» EXCERPTED TEXT:
——————————
43.    There must be a relationship of mutual dealings between the debtor and the creditor. The dealings must be such that they are capable of giving rise to, and subsequently do give rise to mutual claims at the time of the winding up of SBH. It is enough that at the commencement of the winding up mutual dealings exist which involve rights and obligations whether absolute or contingent of such a nature that afterwards in the events that happen they mature or develop into pecuniary demands capable of set-off.

44.   If Joseph is the equitable assignee as alleged by him, he cannot be said to be the debtor. Having regard to the above, it is impossible to see how there can be a level of mutuality between the alleged creditor, EcoCivil, and the alleged debtor, SBH in regards to Joseph’s debt arising from the director loan. It follows that it is more likely that the offset (if any) under section 553C would – but for subsection (2) – be between EcoCivil and SBH. It would also follow that relief under section 553C is unavailable to Ivan lest he make such a claim.”
——————————
Records:
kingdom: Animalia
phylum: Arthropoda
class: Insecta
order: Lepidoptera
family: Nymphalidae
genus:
——————————
» WHAT TO WORK ON:
(1) In the excerpt on set-off, restate the passage from "43.    There must" to "capable of set-off.", substituting "reciprocal dealings" for "mutual dealings".
(2) Answer these questions from the excerpt on set-off:
(a) At what point must mutual dealings exist for set-off to be possible?
(b) Which party does the excerpt name as the alleged creditor?
(c) Relief under which section is said to be unavailable to Ivan?

» PER-TASK OUTPUTS:
(1)
43.    There must be a relationship of reciprocal dealings between the debtor and the creditor. The dealings must be such that they are capable of giving rise to, and subsequently do give rise to mutual claims at the time of the winding up of SBH. It is enough that at the commencement of the winding up reciprocal dealings exist which involve rights and obligations whether absolute or contingent of such a nature that afterwards in the events that happen they mature or develop into pecuniary demands capable of set-off.

(2)
(a) At the commencement of the winding up.
(b) EcoCivil.
(c) Section 553C.